In terms of expanding its portfolio, Wanhua has added a greater range of chemicals. “Our business portfolio used to be dominated by MDI,” Zhang said, noting that it still accounts for 80% of Wanhua’s total sales revenue. “But in the past years, we have been investing a lot to develop some new isocyanates and we have commissioned some production facilities for aliphatic isocyanates.”
In 2012, Wanhua commissioned a 15 kt/year HDI (hexamethylene diisocyanate) plant in Ningbo, China. It also started a pilot plant for IPDI (isophorone diisocyanate) in Yantai. The company plans to expand production capacity further and in the near future, Wanhua will produce 60 kt of HDI per year and 25 kt/year of IPDI.

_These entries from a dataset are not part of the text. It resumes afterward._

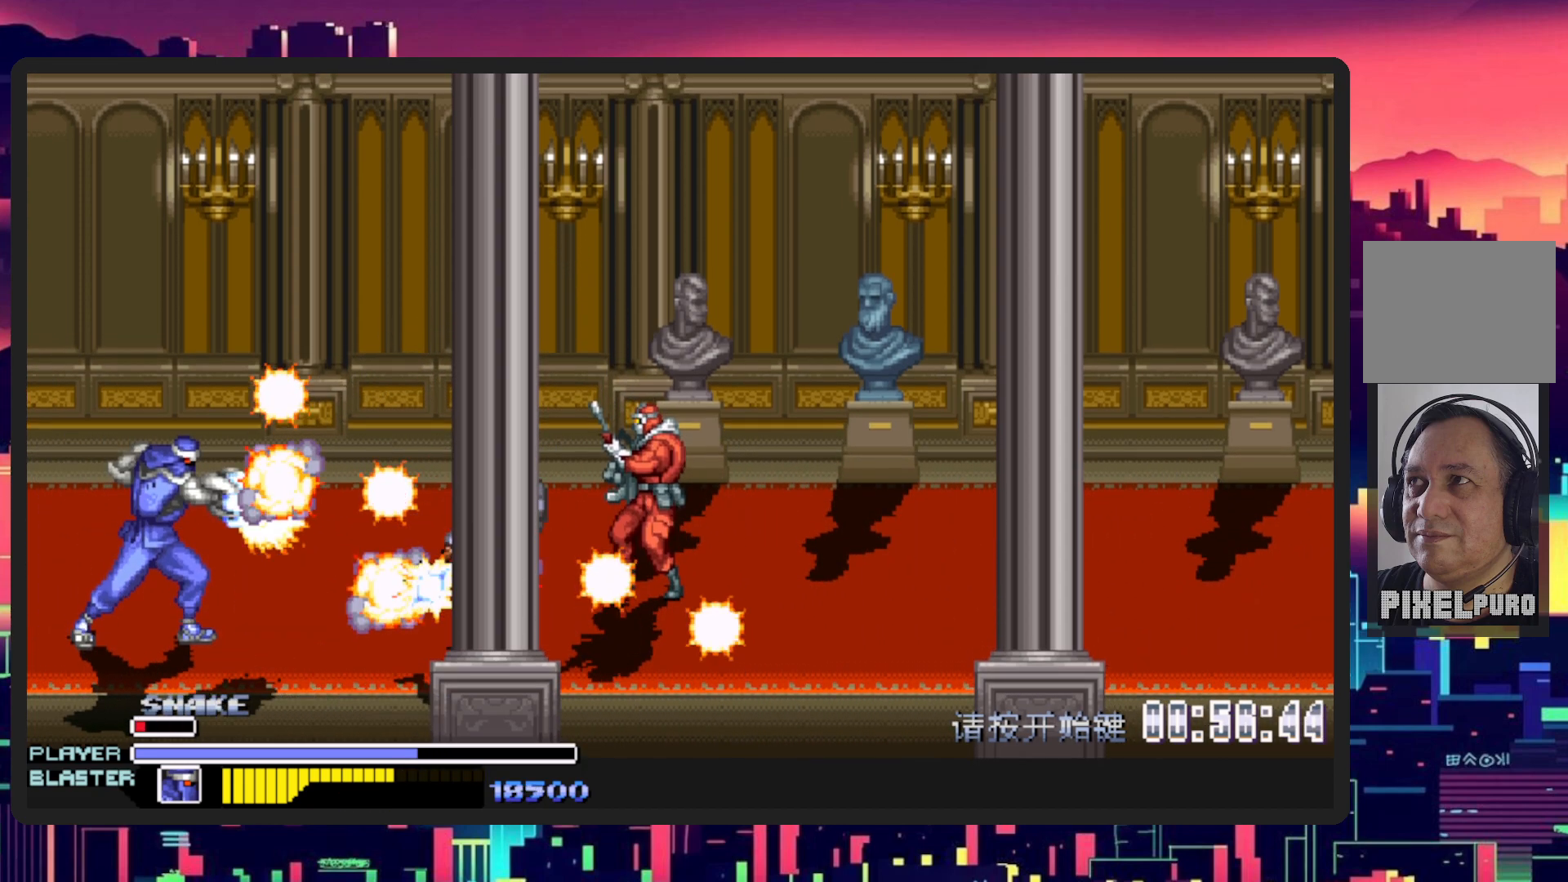
{"buttons": ["DPAD_UP", "DPAD_RIGHT"], "events": [[250, "DPAD_RIGHT", "down"], [417, "DPAD_UP", "down"]]}
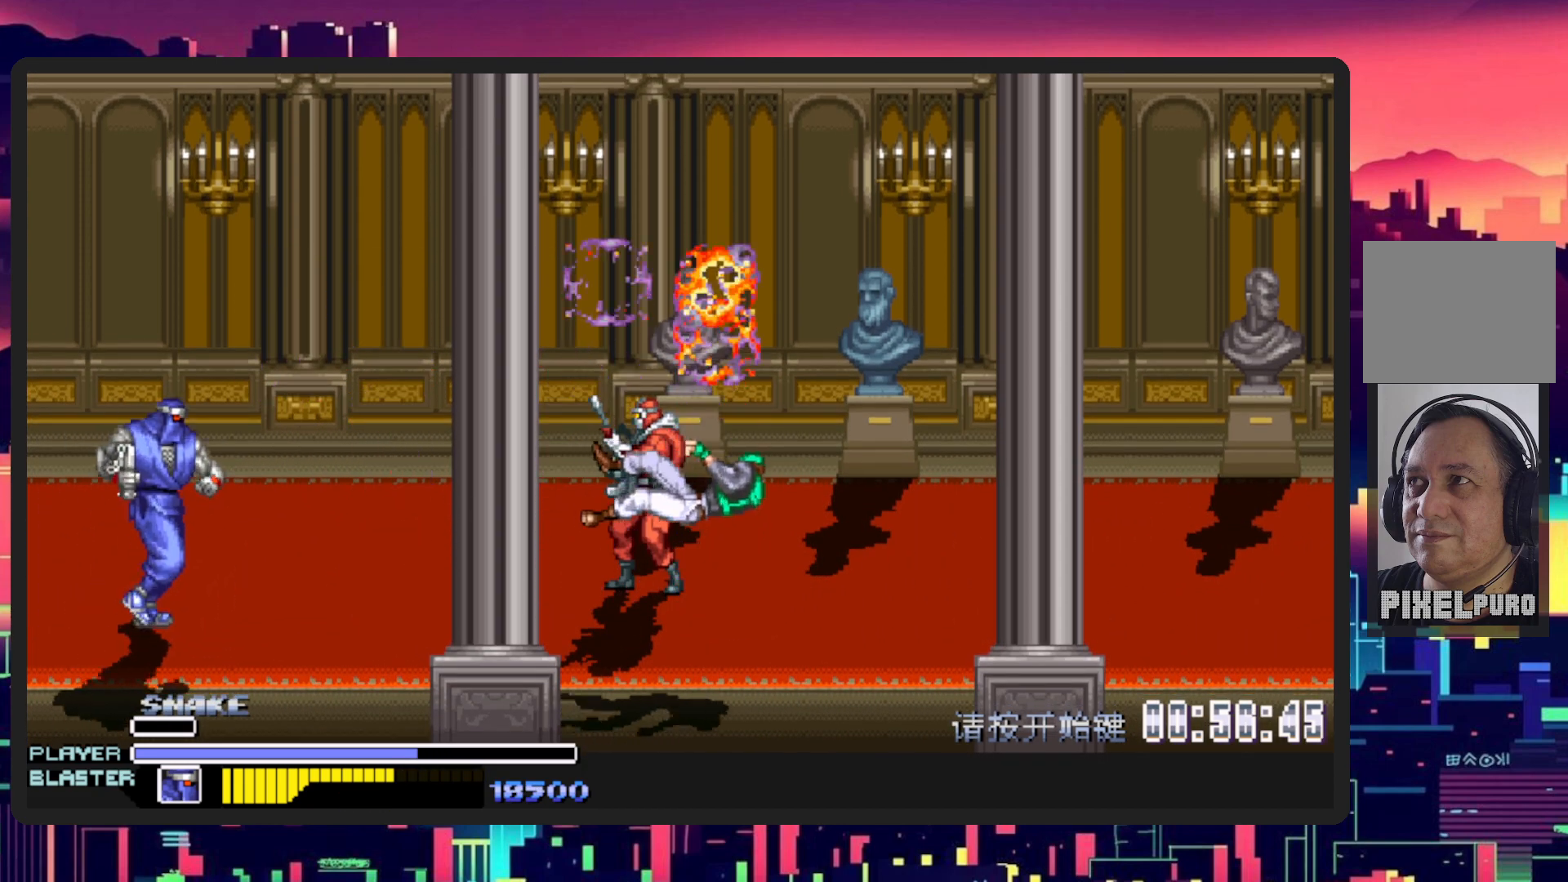
{"buttons": ["DPAD_DOWN", "DPAD_RIGHT"], "events": [[116, "DPAD_UP", "up"], [200, "DPAD_DOWN", "down"]]}
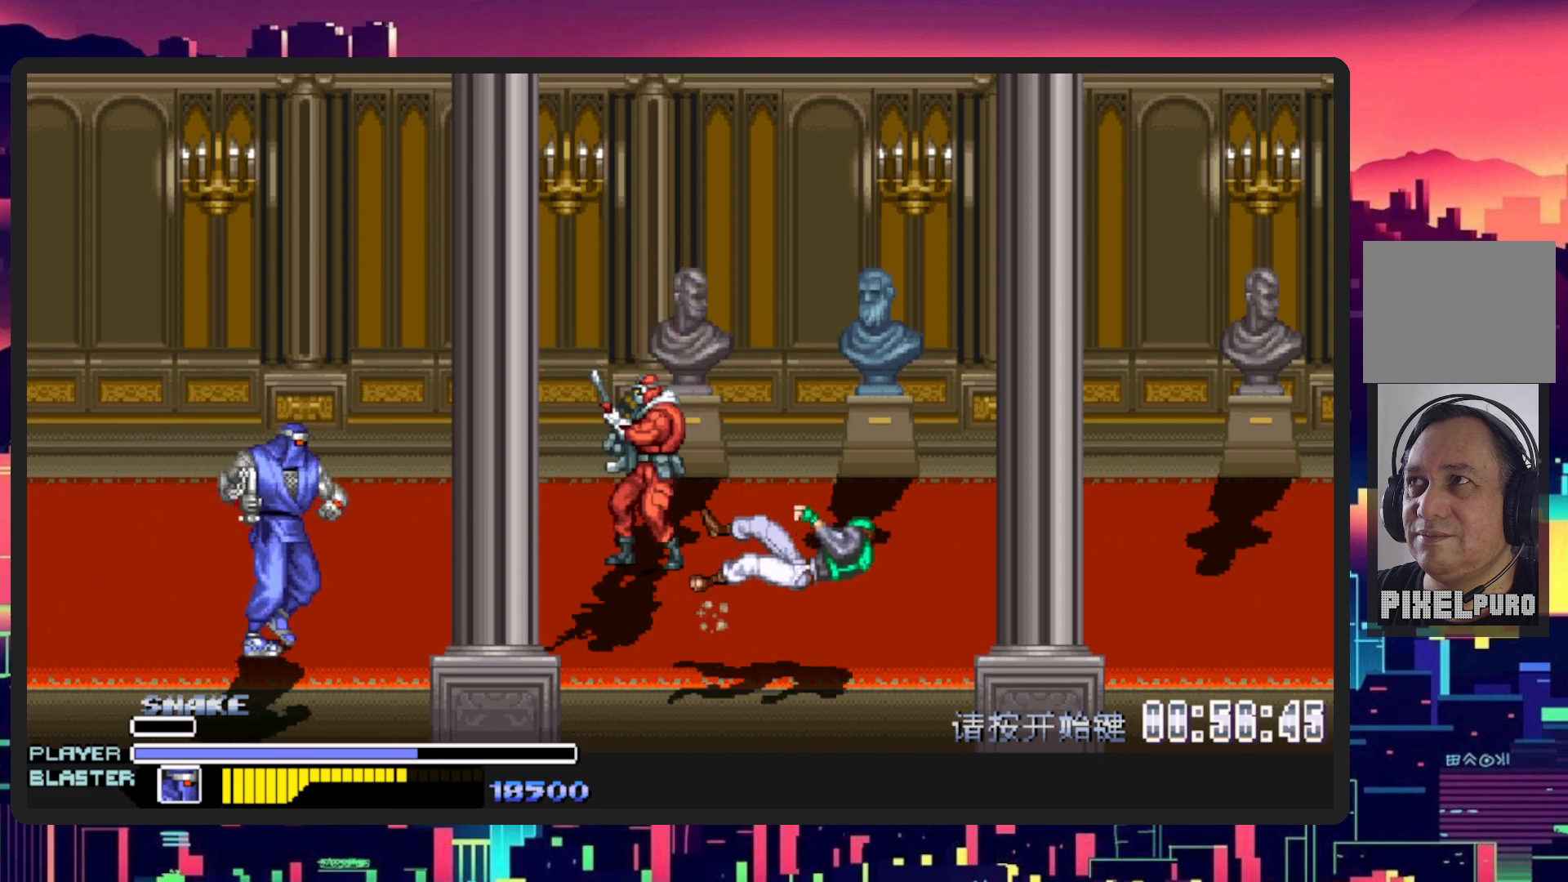
{"buttons": ["DPAD_RIGHT"], "events": [[50, "DPAD_DOWN", "up"]]}
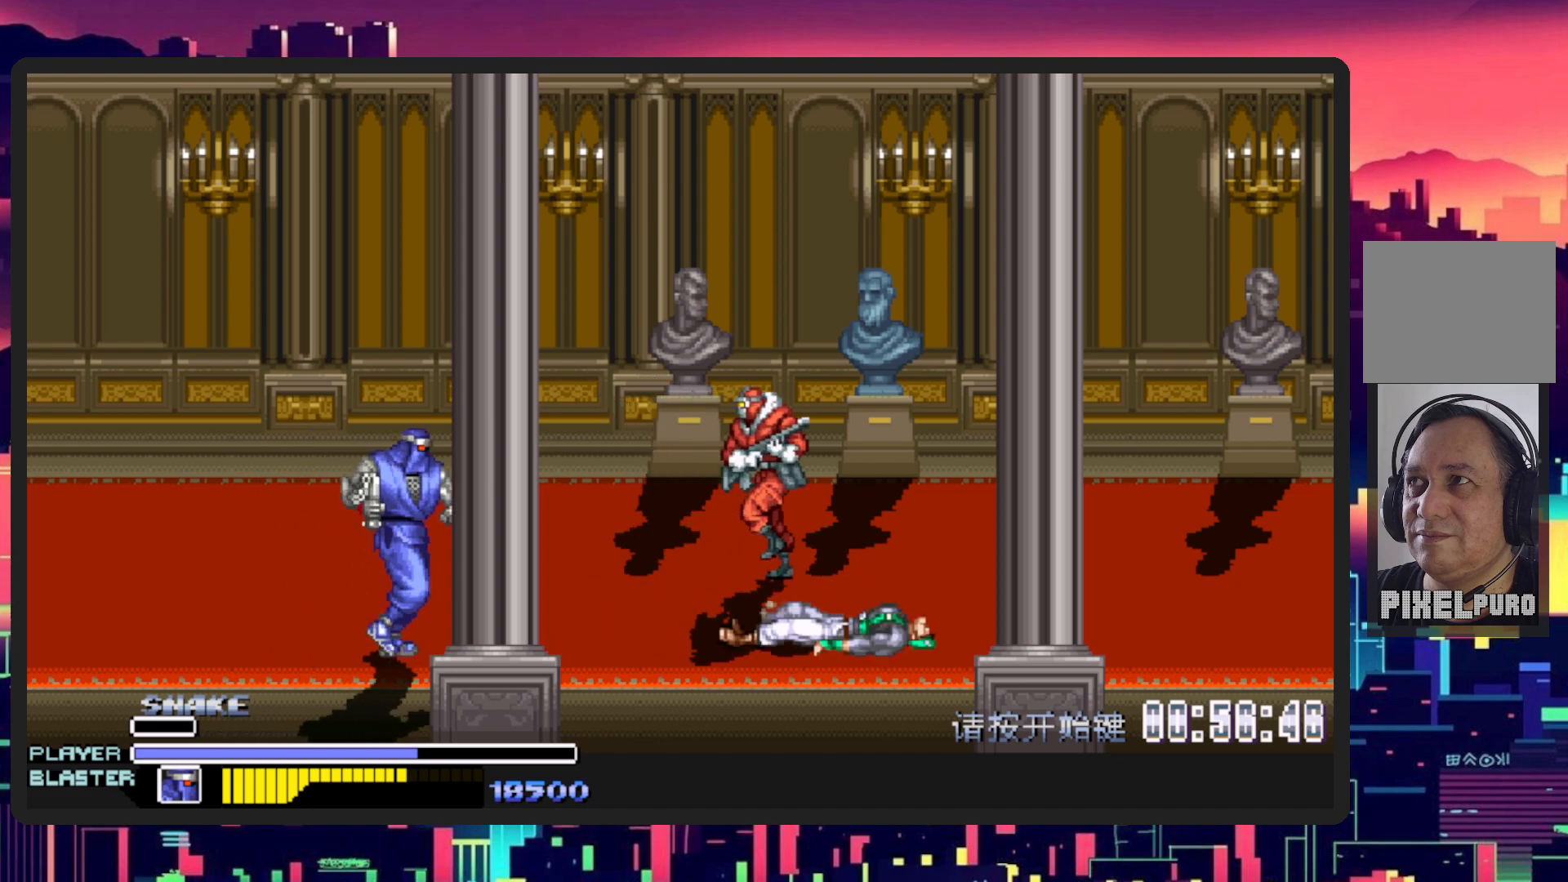
{"buttons": ["DPAD_RIGHT"], "events": [[350, "DPAD_UP", "down"], [500, "DPAD_UP", "up"]]}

This brings Wanhua’s capacities to the following: MDI – 2m tonnes / year, TDI (toluene diisocyanate) – 300 kt / year, HMDI (methylene bis-cyclohexylisocyanate) – 15 kt/year, flexible PU foam – 200 kt/year, rigid PU foam – 300 kt/year, IP – 30 kt/year, IPDA – 25 kt/year and HMDA – 15 kt/year.
Zhang also noted that Wanhua had invested in propylene oxide (PO) with technology licenced from Huntsman, and the plant for this would be commissioned at the end of next year.
“In slabstock, we currently do not have the edge in cost but integrated PO will give us [this],” Zhang explained.
Building on construction growth
The construction industry in China is currently growing above GDP, Momentive’s Lanchak said. There is a growing desire in China for energy conservation in building, to makes new building’s passive – using zero energy. The Chinese government is energy conscious, Lanchak suggested.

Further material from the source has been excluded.